How to talk to your doctor about digestive issues
Navigating through the medical diagnostic process can be aggravatingly slow or thankfully fast.
Being prepared for your consultation can assist greatly in achieving a more productive visit and beneficial outcome.
Here’s 6 tips on how patients have gotten the speediest answers to their most vexing digestive questions:
1. Arrive on time.
While the traffic gods will sometimes interfere with even the best-laid plans, it’s essential that you plan to arrive at your appointment on time – and 15 minutes early if you are new and will undoubtedly need to fill out paperwork. If you show up 15 minutes late for a 15-minute appointment, there’s a good chance you’ll be rushed through without ample time to discuss your issues thoroughly.
2. Bring copies of relevant test results and procedure reports.
I can’t emphasize enough how common it is for patients to forget the names of previous diagnostic tests they’ve gone through. When you show up to a doctor’s appointment without knowing this information, there’s a big chance your doctor will waste time (and money!) retesting for issues that have already been ruled out or miss an obvious diagnosis based on your health history.
If you’ve had an gastroscopy or a colonoscopy, what were the findings? Bring your reports along where possible. If you’ve had an operation on your digestive tract, which procedure was it? If you’ve had a breath test, what were they checking for and what were the results? If blood was drawn recently, what was being checked and what, if anything, was found? Have you had any specialized tests that involved imaging of your digestive tract?
To get to a diagnosis faster, your best bet is to bring copies of any and all relevant tests you’ve undergone related to the condition at hand. It may take some effort to gather these results from previous doctors or even hospitals, though practices that offer online patient portals may make this process easier.
If you can’t obtain the actual test results, then compiling a summarized “medical resume” may be the next best thing. Simply type up a list of all the test names or procedures you’ve undergone; who conducted them (as well as where and when); and what they found. Hand the sheet to your doctor. His or her office can then chase down copies of any relevant results after you leave.
3. Describe symptoms with specific language rather than euphemisms.
It can be very embarrassing to describe digestive symptoms, and you may feel unsure as to what the appropriate terms for problems like diarrhea, poop, farts, burps, vomit, vomit burps, “gurgly” stomach noises and all the other goings-on in your digestive tract. You may be tempted to use more polite, generic phrases to describe your symptoms. Don’t be. Your doctor has literally heard it all, and all of this potty talk is as routine to him or her as talking about the weather is to everyone else.
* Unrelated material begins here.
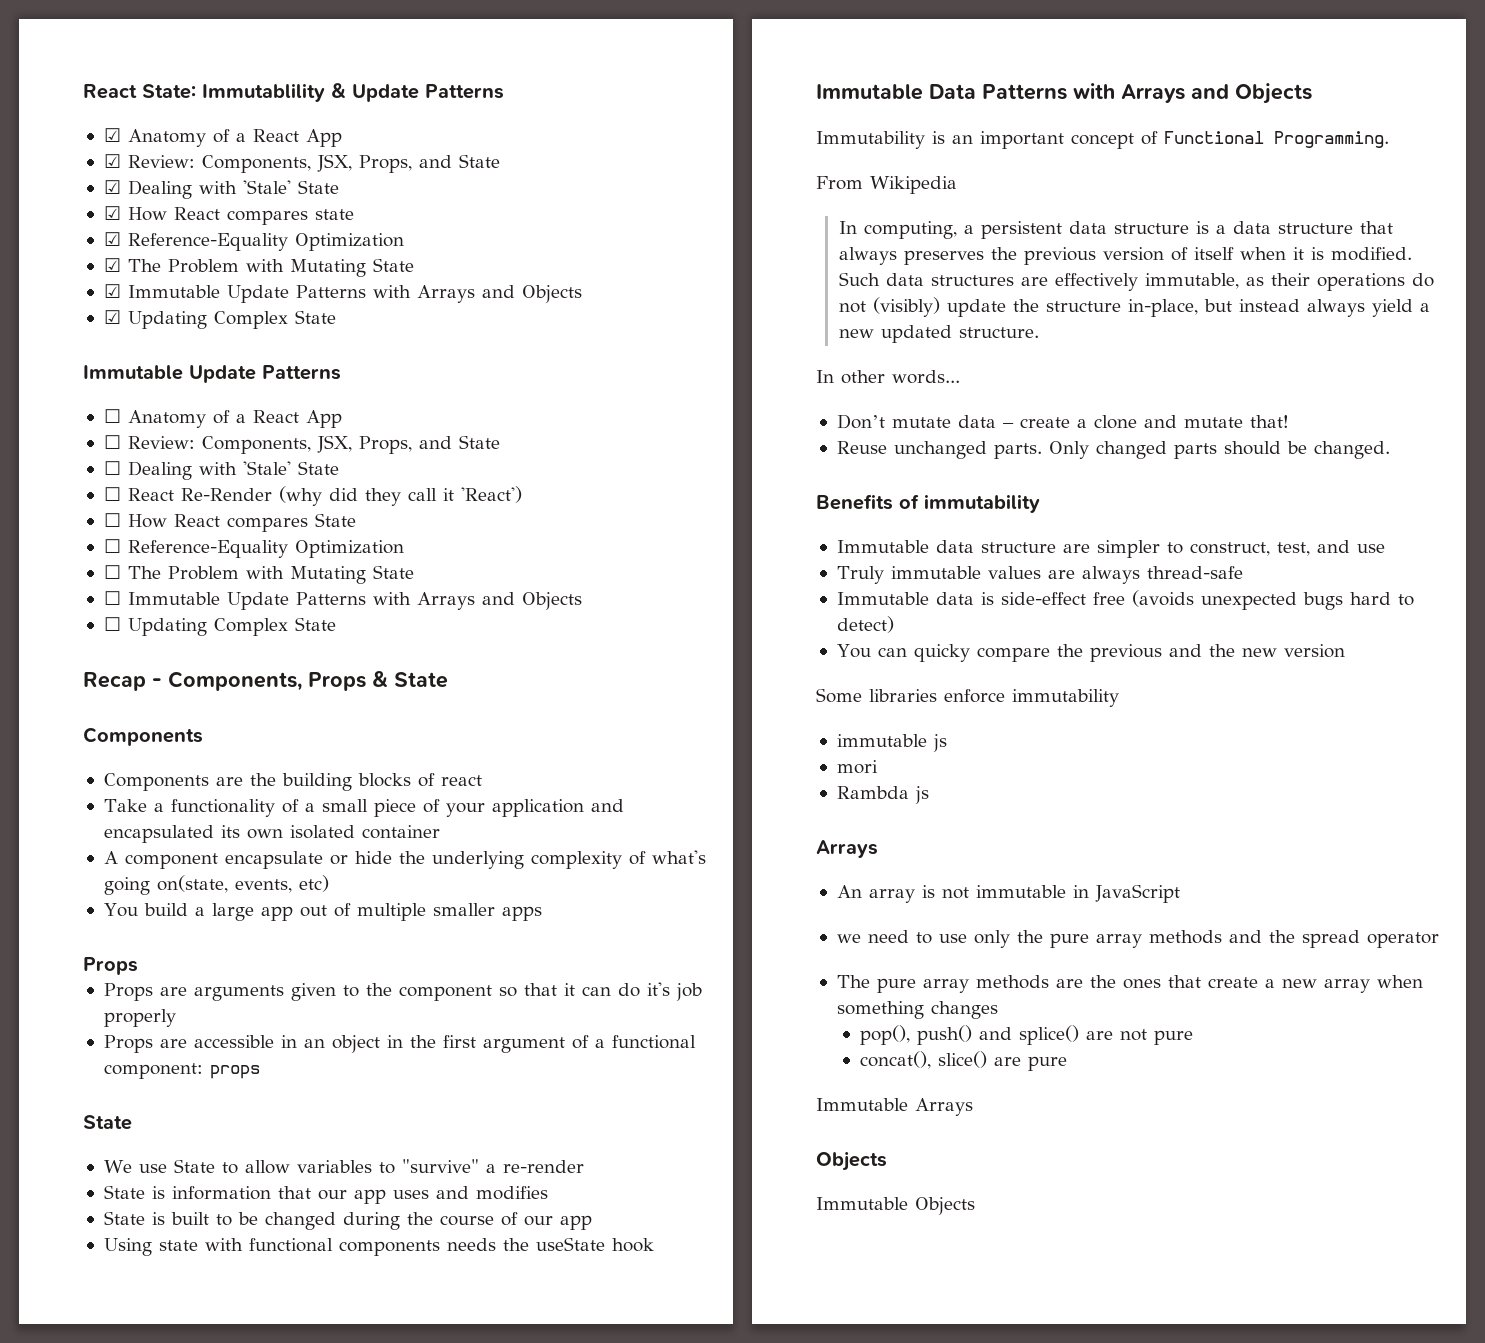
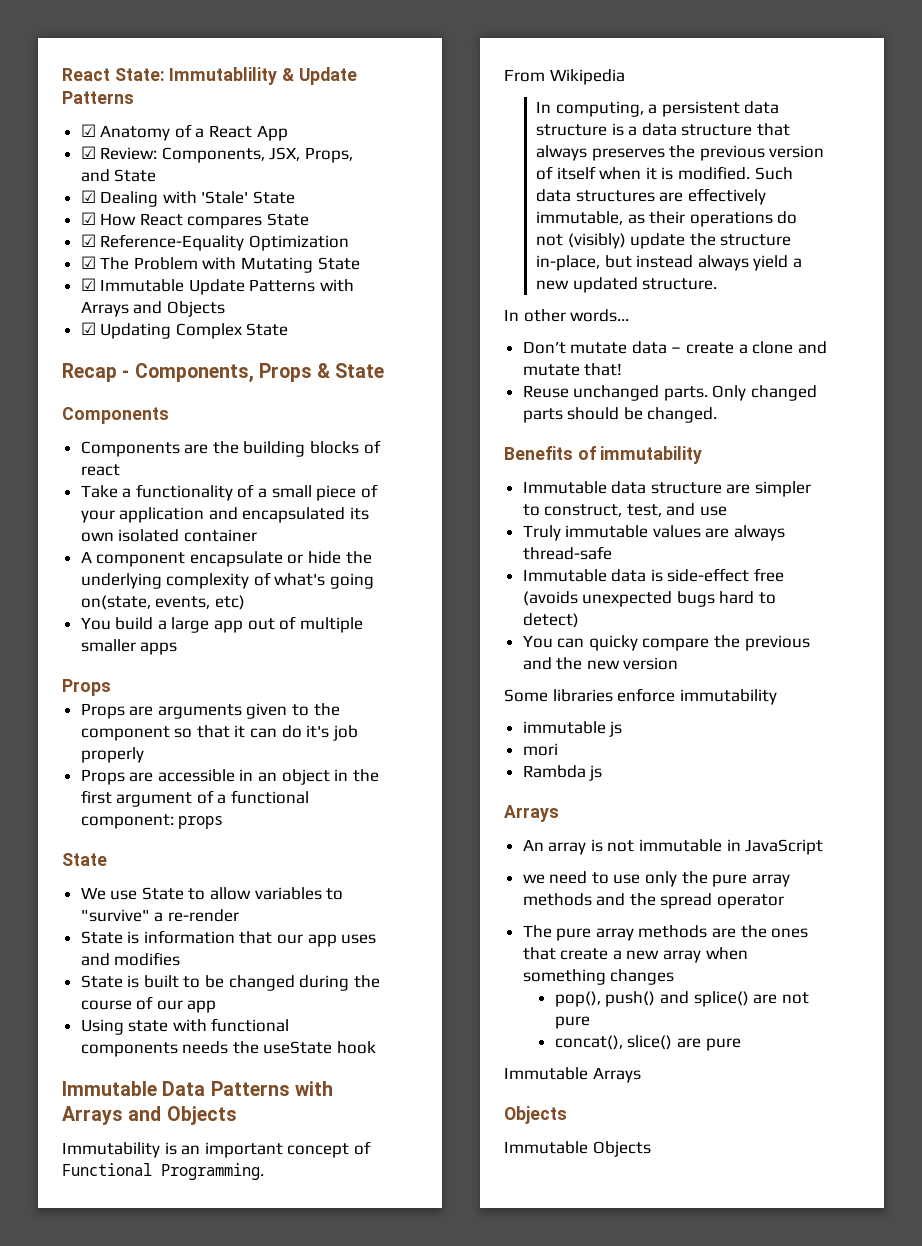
[314,209,354,220] state -> [267,213,310,226] State
[83,365,341,383] [103,409,342,428] [103,435,500,454] [103,461,339,480] [103,486,522,506] [103,513,356,532] [103,539,404,558] [103,565,414,584] [103,591,582,610] [103,617,336,636] // Immutable Update Patterns // ☐ Anatomy of a React App // ☐ Review: Components, JSX, Props, and State // ☐ Dealing with 'Stale' State // ☐ React Re-Render (why did they call it 'React') // ☐ How React compares State // ☐ Reference-Equality Optimization // ☐ The Problem with Mutating State // ☐ Immutable Update Patterns with Arrays and Objects // ☐ Updating Complex State -> (289, 329) none

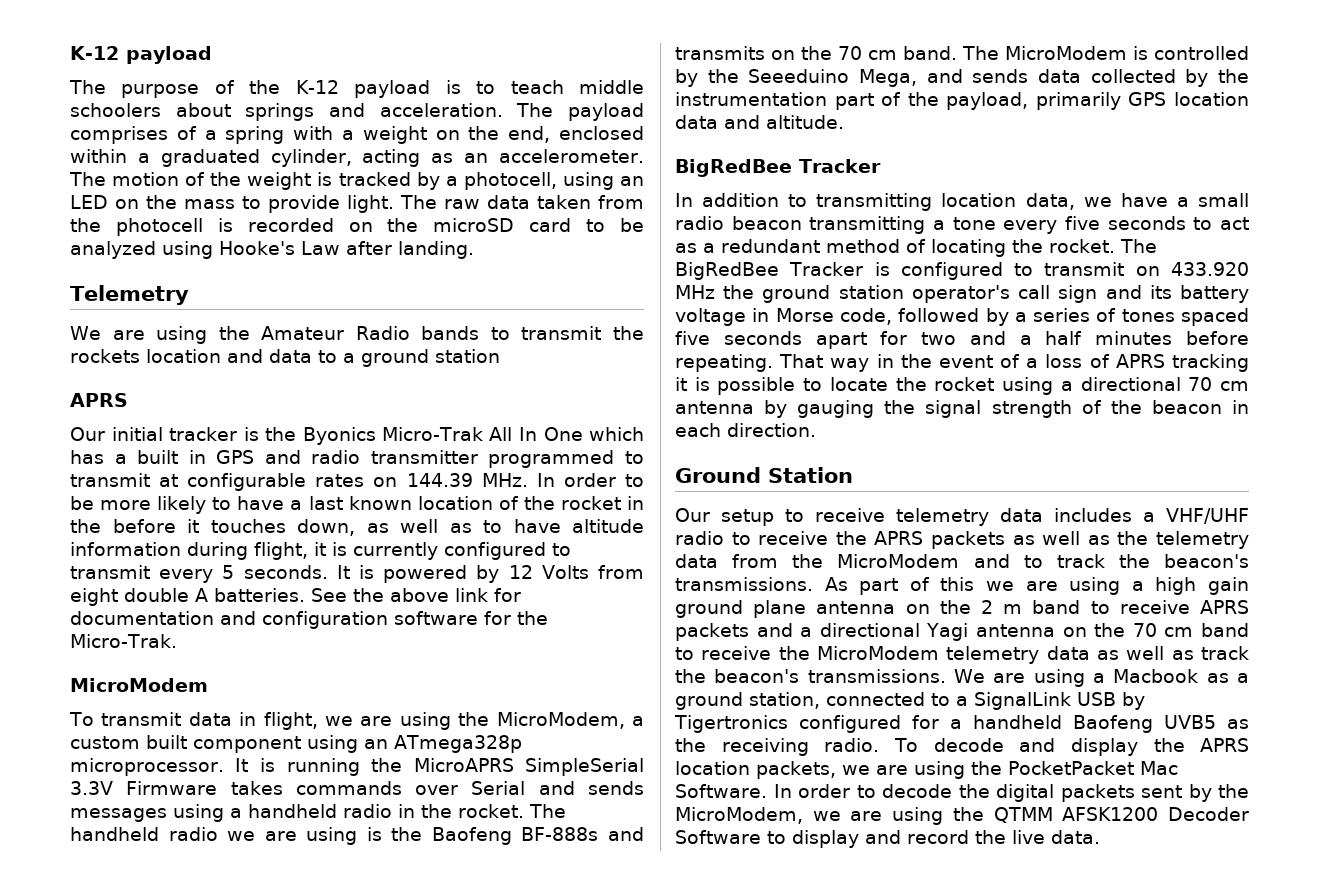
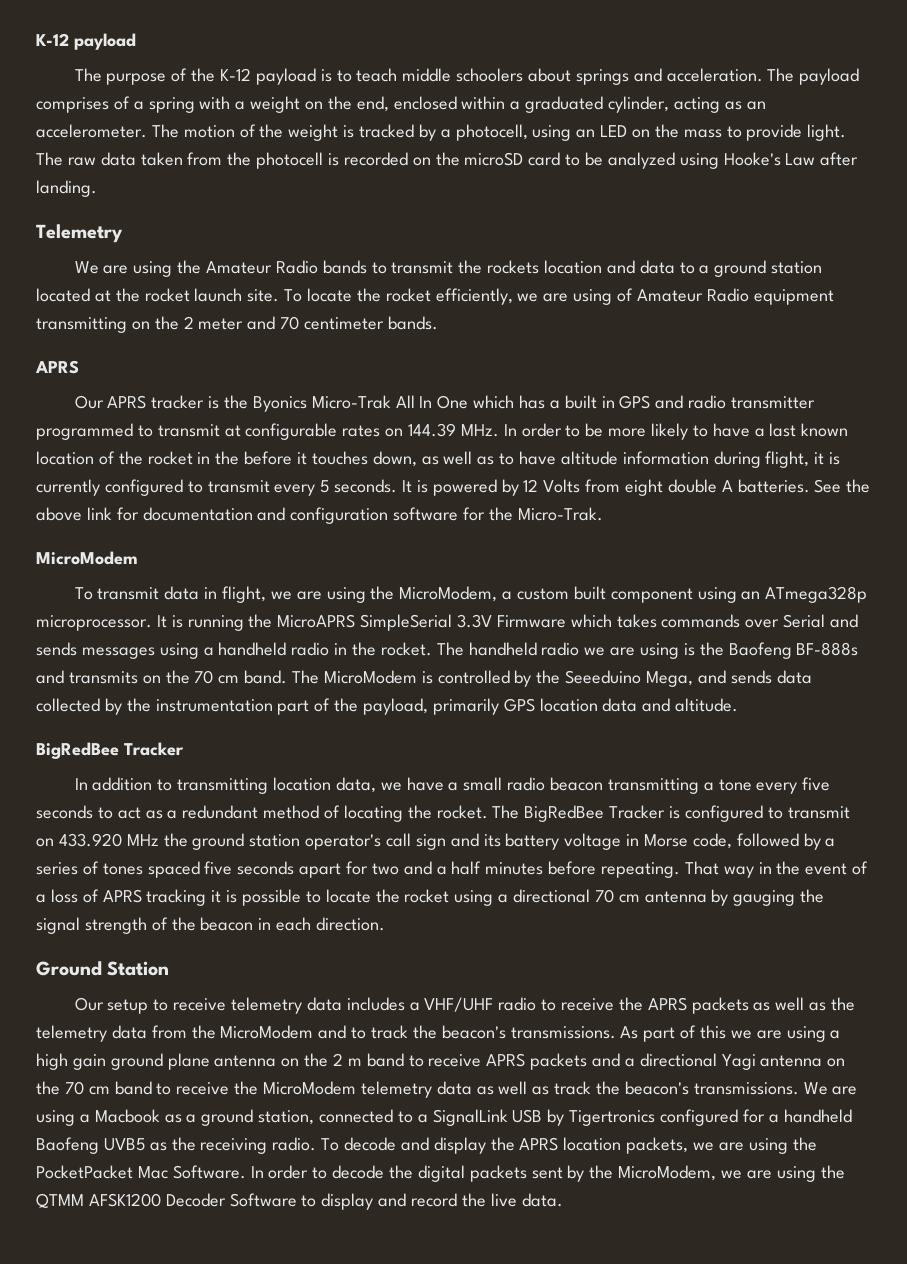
(500, 356) none -> [36,288,834,305] [36,316,438,333] located at the rocket launch site. To locate the rocket efficiently, we are using of Amateur Radio equipment transmitting on the 2 meter and 70 centimeter bands.
[111,427,163,441] initial -> [107,395,147,409] APRS
(218, 788) none -> [570,614,612,628] which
If you say that you “get sick to your stomach” to refer to having diarrhea, for example, your doctor may actually think you’re referring to vomiting. If you say “constipated” to refer to straining to have a daily bowel movement, your doctor may think you mean you’re unable to move your bowels more than once or twice per week. If you say you get a “stomachache” after eating, it could refer to sharp pain, cramps or dull pain – and it doesn’t tell your doctor where the pain is.
The devil is in the details. Tell your doctor exactly what you mean – with all the gory details. What’s happening and where, what it looks like, what it smells like, what it feels like and how often it happens.
4. Mention relevant timing issues.
Sometimes, telling your doctor when your symptoms all started can be the clue to your diagnosis. Did everything go south after you recovered from a bout of food poisoning on vacation? Did things change for you in the bathroom after having your gallbladder removed? Did your digestive discomfort peak after going on a new diet like a 30-day cleanse, Weight Watchers or a paleo-style diet? Did your symptoms coincide with starting or stopping a particular medication or supplement? Have you had this problem since you were a child? Did your problem get better or worse during pregnancy? Placing your complaints in context will help your doctor do better diagnostic detective work.
5. Tell your doctor what you’ve already tried.
We often learn as much from what doesn’t help you feel better as we do from what does help. If you’ve already tried a medication, supplement, diet change or lifestyle modification to address your problem and it hasn’t worked, be sure to include this in your conversation. It will help your doctor narrow down the list of possibilities to more likely culprits.
6. Keep an open mind.
Now that we all have access to Dr. Google, we’ll often arrive to a doctor’s appointment with a preconceived notion about what we think is wrong. As a result, we may try to steer the conversation toward this self-diagnosis and inadvertently leave out important information that could shed light on the truth.
It’s perfectly appropriate to share your own hypotheses about your health with your doctor – “Do you think it could be X?” – and this is especially so if you have a family history that lends more weight to your hunch. But be sure to share all of the details, and be open to the possibility that your real doctor may see things in a different light than Dr. Google.